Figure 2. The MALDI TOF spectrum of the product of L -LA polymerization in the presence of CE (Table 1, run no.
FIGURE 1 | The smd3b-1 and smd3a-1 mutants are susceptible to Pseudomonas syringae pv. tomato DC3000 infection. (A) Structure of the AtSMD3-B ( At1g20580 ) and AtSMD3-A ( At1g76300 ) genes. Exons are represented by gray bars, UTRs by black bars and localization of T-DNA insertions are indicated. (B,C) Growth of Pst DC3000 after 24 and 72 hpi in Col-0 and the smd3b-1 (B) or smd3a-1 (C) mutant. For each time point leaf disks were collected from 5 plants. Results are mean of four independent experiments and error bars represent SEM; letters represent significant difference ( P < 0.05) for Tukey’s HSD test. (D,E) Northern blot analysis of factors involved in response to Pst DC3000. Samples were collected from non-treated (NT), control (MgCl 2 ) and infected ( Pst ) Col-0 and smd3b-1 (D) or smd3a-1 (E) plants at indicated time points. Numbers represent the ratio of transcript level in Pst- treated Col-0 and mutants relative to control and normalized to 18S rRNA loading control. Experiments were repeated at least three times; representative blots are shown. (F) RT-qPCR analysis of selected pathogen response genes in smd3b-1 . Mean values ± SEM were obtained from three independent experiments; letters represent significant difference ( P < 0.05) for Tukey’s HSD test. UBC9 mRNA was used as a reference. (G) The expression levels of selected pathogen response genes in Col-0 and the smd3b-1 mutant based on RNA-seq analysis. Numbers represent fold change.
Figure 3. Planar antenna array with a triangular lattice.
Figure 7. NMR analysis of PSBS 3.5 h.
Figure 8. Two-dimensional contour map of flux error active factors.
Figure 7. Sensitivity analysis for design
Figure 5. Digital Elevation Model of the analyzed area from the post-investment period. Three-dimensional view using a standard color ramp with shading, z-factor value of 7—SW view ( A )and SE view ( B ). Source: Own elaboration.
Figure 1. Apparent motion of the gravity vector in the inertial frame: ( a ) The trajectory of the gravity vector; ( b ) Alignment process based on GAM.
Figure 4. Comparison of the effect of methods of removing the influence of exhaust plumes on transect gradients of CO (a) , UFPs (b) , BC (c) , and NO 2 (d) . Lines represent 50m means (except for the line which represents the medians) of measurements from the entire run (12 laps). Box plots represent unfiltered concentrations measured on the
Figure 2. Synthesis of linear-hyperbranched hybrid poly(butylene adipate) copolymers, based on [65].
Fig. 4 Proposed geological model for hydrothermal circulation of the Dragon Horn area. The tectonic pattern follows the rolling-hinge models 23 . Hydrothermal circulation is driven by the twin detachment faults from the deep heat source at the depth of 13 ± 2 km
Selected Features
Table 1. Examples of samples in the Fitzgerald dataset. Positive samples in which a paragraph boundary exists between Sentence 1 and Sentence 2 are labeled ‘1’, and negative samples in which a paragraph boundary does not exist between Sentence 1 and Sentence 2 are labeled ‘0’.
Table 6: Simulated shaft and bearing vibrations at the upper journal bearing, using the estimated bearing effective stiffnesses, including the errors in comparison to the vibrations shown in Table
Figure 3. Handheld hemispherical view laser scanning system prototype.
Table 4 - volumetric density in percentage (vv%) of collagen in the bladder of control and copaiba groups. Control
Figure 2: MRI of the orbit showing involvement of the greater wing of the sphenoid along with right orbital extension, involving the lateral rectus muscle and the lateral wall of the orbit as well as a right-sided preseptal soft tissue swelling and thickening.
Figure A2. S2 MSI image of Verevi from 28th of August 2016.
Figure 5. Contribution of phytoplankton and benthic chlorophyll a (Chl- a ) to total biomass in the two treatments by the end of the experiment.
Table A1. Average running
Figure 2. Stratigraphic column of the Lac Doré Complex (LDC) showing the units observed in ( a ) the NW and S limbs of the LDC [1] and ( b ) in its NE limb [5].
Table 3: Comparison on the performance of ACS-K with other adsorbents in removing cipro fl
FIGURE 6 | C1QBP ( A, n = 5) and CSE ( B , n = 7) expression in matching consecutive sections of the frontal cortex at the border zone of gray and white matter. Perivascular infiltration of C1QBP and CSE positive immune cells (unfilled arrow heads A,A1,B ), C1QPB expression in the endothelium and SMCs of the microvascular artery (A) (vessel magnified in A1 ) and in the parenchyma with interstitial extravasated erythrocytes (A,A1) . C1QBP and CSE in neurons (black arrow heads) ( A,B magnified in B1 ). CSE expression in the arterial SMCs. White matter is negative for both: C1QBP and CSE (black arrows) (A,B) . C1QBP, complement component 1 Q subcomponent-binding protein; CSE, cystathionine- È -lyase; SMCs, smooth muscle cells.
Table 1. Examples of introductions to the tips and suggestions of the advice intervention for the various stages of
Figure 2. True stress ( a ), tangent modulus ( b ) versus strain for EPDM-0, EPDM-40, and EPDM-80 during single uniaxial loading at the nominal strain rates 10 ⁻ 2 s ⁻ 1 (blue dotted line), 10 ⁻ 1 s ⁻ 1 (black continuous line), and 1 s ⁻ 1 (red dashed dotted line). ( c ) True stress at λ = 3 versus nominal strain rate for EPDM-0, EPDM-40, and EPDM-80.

== PROBLEM STATEMENT ==
Every line of the listing that includes the word "negative" belongs in the answer.

== WORKED SOLUTION ==
Table 1. Examples of samples in the Fitzgerald dataset. Positive samples in which a paragraph boundary exists between Sentence 1 and Sentence 2 are labeled ‘1’, and negative samples in which a paragraph boundary does not exist between Sentence 1 and Sentence 2 are labeled ‘0’.
FIGURE 6 | C1QBP ( A, n = 5) and CSE ( B , n = 7) expression in matching consecutive sections of the frontal cortex at the border zone of gray and white matter. Perivascular infiltration of C1QBP and CSE positive immune cells (unfilled arrow heads A,A1,B ), C1QPB expression in the endothelium and SMCs of the microvascular artery (A) (vessel magnified in A1 ) and in the parenchyma with interstitial extravasated erythrocytes (A,A1) . C1QBP and CSE in neurons (black arrow heads) ( A,B magnified in B1 ). CSE expression in the arterial SMCs. White matter is negative for both: C1QBP and CSE (black arrows) (A,B) . C1QBP, complement component 1 Q subcomponent-binding protein; CSE, cystathionine- È -lyase; SMCs, smooth muscle cells.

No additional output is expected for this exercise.